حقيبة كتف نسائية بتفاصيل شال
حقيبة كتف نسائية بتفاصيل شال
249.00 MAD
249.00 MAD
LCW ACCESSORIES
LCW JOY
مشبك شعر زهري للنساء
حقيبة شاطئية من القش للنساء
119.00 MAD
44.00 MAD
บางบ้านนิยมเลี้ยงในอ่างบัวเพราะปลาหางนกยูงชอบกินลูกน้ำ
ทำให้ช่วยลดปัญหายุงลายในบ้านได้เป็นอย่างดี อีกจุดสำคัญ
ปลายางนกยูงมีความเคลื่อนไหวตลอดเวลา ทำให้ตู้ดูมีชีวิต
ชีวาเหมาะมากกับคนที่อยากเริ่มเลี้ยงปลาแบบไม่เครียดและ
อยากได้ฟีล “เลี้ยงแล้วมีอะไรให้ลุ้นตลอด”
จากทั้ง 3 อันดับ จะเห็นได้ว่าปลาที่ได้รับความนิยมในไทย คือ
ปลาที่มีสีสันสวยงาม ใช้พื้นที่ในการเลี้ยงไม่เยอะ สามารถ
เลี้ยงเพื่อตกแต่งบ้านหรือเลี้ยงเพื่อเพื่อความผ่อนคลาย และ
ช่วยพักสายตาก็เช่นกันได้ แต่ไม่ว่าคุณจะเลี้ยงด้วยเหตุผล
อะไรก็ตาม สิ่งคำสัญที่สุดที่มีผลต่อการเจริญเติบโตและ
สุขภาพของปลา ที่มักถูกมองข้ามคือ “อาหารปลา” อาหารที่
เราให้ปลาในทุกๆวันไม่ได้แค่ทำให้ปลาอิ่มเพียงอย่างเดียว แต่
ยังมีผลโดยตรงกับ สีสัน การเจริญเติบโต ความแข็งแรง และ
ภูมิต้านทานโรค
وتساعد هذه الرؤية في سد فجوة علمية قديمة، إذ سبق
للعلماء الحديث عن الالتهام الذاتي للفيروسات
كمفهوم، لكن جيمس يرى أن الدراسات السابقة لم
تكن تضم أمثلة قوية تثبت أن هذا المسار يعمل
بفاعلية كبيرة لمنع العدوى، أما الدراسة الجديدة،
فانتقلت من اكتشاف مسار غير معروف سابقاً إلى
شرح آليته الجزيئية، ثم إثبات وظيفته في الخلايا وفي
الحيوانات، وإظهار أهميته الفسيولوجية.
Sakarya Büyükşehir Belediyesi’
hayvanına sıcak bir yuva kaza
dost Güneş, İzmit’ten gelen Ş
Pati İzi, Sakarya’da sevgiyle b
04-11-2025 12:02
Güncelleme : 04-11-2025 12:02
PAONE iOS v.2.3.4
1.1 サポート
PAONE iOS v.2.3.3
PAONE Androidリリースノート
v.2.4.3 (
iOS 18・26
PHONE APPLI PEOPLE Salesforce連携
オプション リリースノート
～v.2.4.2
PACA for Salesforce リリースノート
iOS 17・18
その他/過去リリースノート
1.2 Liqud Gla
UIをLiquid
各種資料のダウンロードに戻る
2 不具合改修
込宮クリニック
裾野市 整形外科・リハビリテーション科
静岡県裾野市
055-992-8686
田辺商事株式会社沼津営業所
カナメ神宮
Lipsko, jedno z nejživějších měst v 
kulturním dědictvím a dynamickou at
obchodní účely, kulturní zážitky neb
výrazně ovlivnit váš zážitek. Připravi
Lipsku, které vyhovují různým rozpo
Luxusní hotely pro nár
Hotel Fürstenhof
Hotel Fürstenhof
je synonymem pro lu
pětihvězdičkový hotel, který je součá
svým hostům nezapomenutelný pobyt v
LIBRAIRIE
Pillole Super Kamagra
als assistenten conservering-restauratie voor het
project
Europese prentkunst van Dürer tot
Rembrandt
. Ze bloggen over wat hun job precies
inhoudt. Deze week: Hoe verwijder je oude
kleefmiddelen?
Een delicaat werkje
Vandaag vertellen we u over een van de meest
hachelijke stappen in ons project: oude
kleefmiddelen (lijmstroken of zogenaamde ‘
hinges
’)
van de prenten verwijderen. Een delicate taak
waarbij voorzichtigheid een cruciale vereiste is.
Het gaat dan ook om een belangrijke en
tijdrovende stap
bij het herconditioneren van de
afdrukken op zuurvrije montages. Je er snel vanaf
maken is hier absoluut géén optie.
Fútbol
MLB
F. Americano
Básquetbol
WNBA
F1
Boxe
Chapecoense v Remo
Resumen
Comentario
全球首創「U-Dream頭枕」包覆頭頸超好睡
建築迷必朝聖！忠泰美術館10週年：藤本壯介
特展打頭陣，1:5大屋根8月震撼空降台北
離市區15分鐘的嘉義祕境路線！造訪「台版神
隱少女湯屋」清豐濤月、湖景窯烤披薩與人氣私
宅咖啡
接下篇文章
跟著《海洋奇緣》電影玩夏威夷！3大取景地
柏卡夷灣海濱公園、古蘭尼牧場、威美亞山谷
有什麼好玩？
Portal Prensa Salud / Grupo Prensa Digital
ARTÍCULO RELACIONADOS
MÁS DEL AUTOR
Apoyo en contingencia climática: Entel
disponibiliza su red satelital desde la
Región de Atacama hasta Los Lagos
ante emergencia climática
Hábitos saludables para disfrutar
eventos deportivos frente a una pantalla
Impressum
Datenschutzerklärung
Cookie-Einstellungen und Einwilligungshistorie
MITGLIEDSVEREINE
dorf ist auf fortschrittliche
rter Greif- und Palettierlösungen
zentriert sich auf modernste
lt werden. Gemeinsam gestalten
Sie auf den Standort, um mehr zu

::::::::::

Exercise brief » Copy out the lines of the material word for word, starting at its first line and stopping after the line that contains "ทำให้ช่วยลดปัญ".

Exercise solution »
حقيبة كتف نسائية بتفاصيل شال
حقيبة كتف نسائية بتفاصيل شال
249.00 MAD
249.00 MAD
LCW ACCESSORIES
LCW JOY
مشبك شعر زهري للنساء
حقيبة شاطئية من القش للنساء
119.00 MAD
44.00 MAD
บางบ้านนิยมเลี้ยงในอ่างบัวเพราะปลาหางนกยูงชอบกินลูกน้ำ
ทำให้ช่วยลดปัญหายุงลายในบ้านได้เป็นอย่างดี อีกจุดสำคัญ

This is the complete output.